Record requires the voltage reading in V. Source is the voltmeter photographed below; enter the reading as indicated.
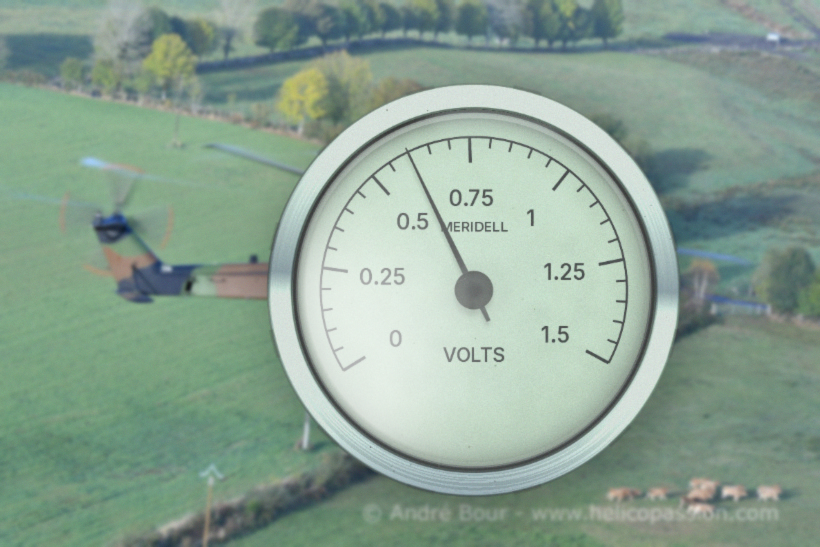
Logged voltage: 0.6 V
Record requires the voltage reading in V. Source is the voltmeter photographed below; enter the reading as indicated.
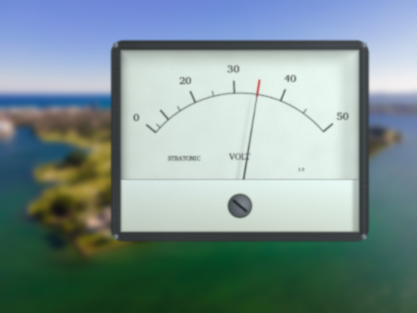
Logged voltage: 35 V
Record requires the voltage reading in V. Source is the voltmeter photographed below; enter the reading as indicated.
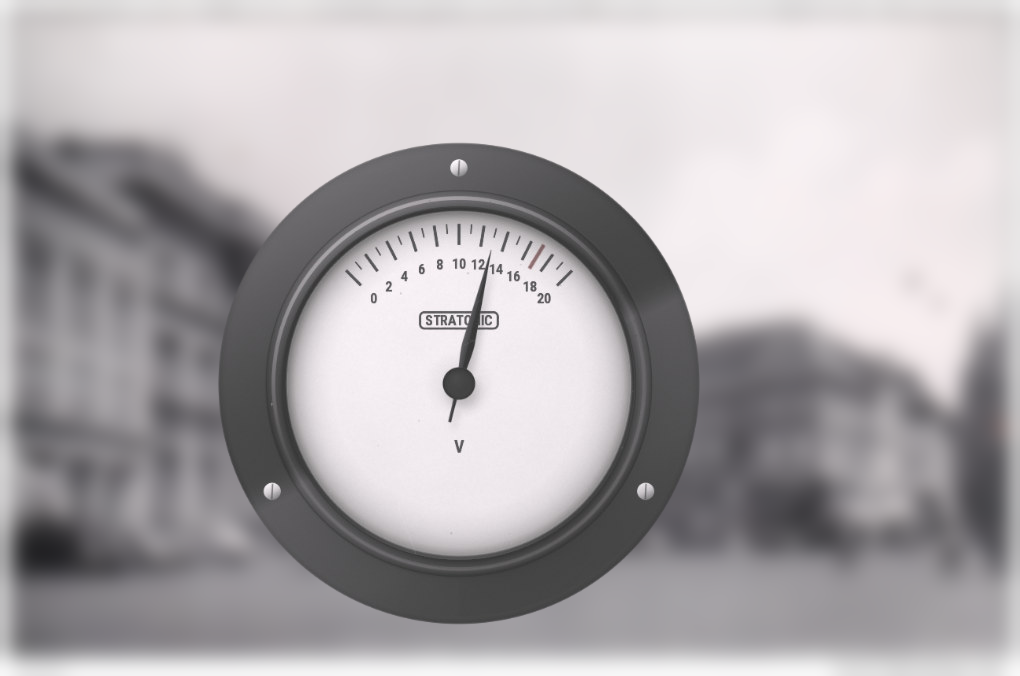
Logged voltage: 13 V
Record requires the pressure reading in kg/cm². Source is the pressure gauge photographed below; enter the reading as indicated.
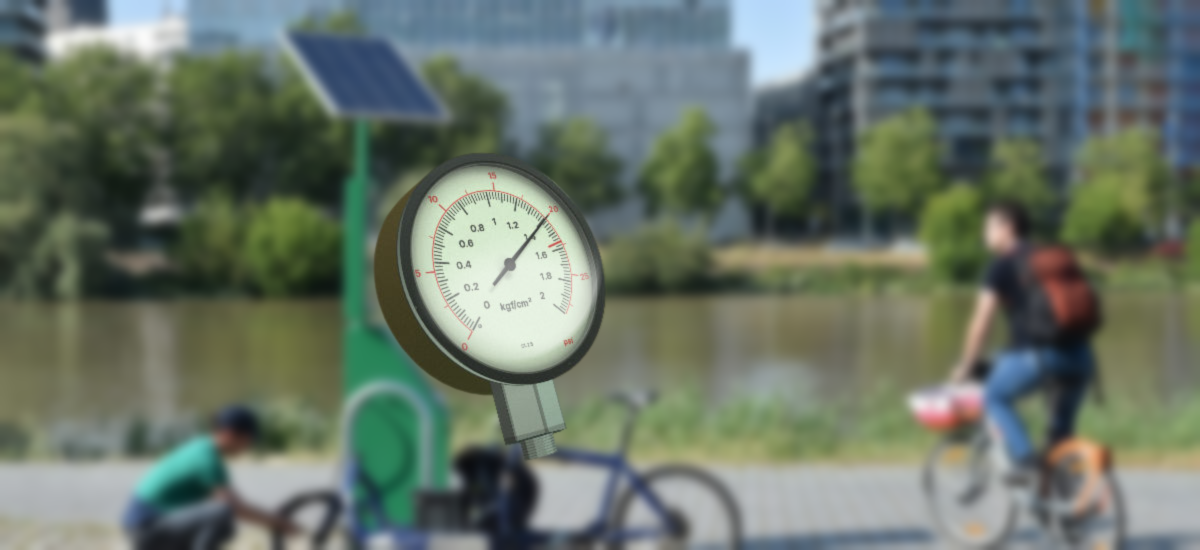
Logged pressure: 1.4 kg/cm²
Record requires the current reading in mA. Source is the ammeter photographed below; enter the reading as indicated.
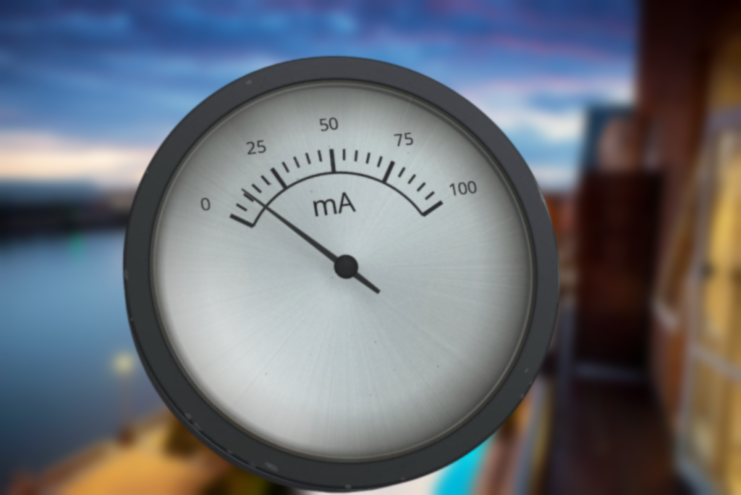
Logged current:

-------------------------

Task description =>
Copy the rows from the line that has "Record requires the pressure" through the last row, switching "photographed" to "shown" and keeping everything else the same. Leave the pictures out.

Task solution =>
Record requires the pressure reading in kg/cm². Source is the pressure gauge shown below; enter the reading as indicated.
Logged pressure: 1.4 kg/cm²
Record requires the current reading in mA. Source is the ammeter shown below; enter the reading as indicated.
Logged current:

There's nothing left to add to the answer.